» **Exercise details**: Convert every line of the records below into a JSON array of strings, one string per line. Omit blank lines and exclude the pictures.

» **Extracted material**:
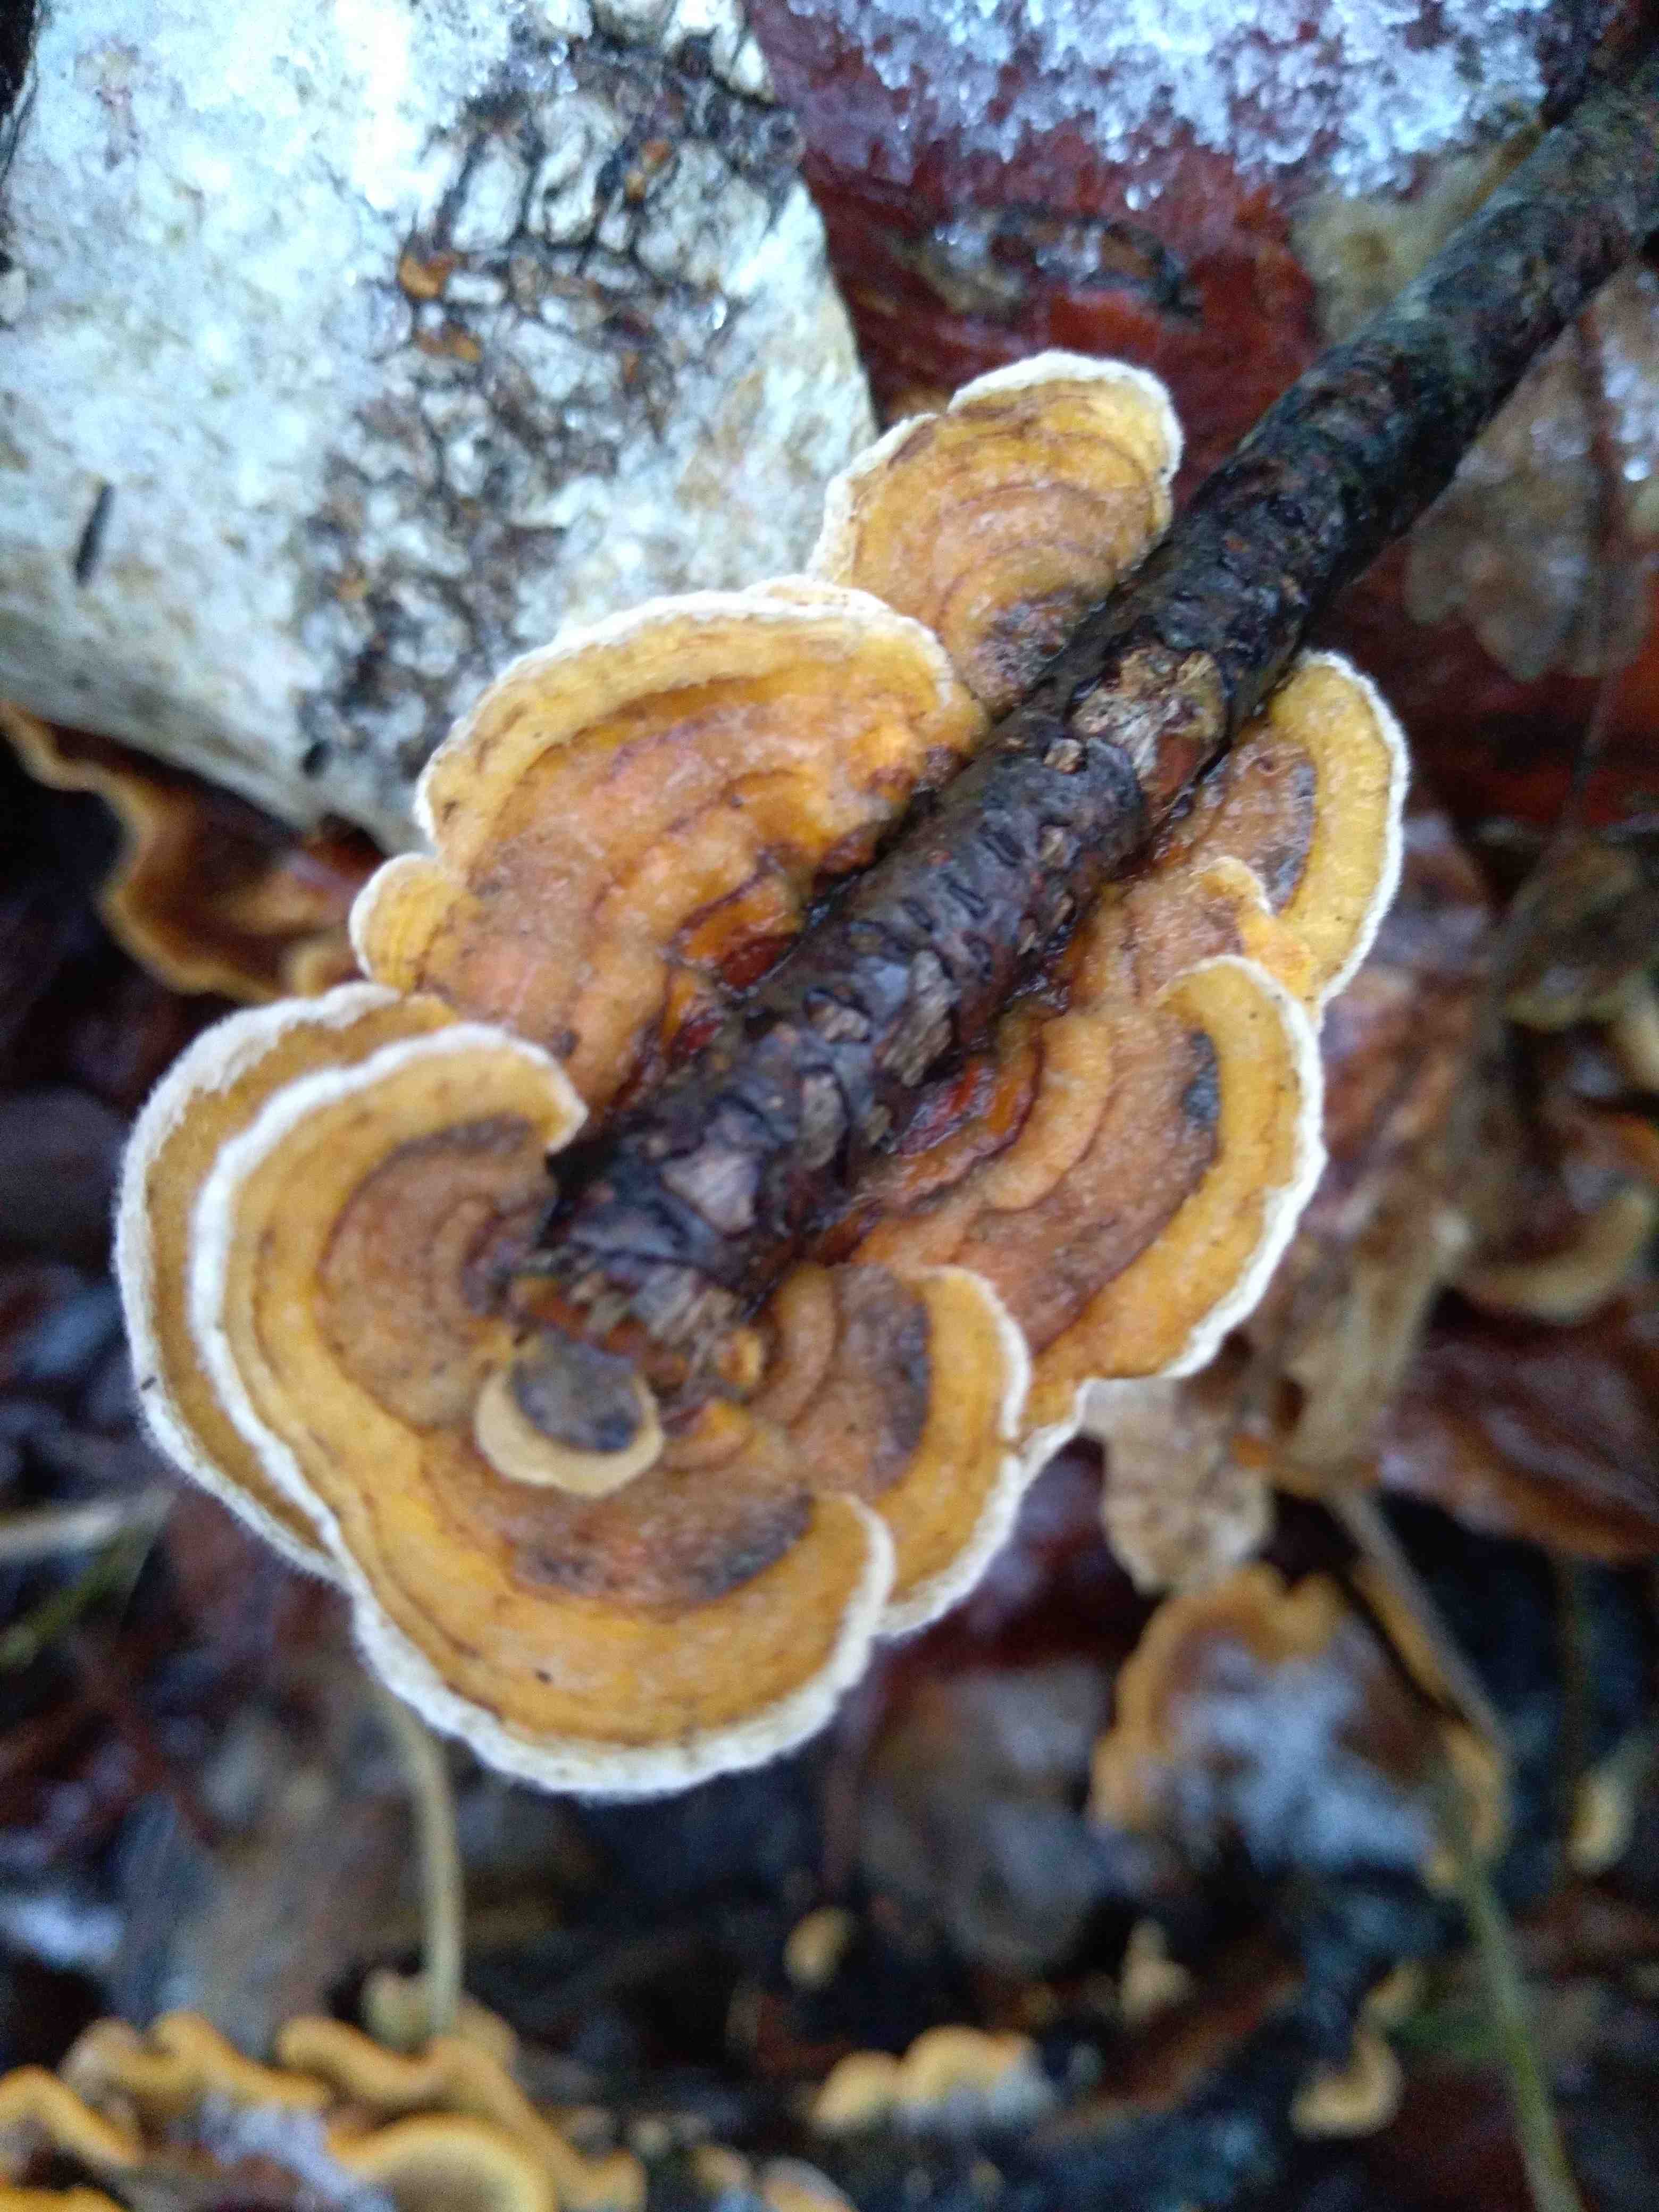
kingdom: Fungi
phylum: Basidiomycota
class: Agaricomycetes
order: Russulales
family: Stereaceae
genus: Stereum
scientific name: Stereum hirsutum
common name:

» **Response to the task**:
[
  "kingdom: Fungi",
  "phylum: Basidiomycota",
  "class: Agaricomycetes",
  "order: Russulales",
  "family: Stereaceae",
  "genus: Stereum",
  "scientific name: Stereum hirsutum",
  "common name:"
]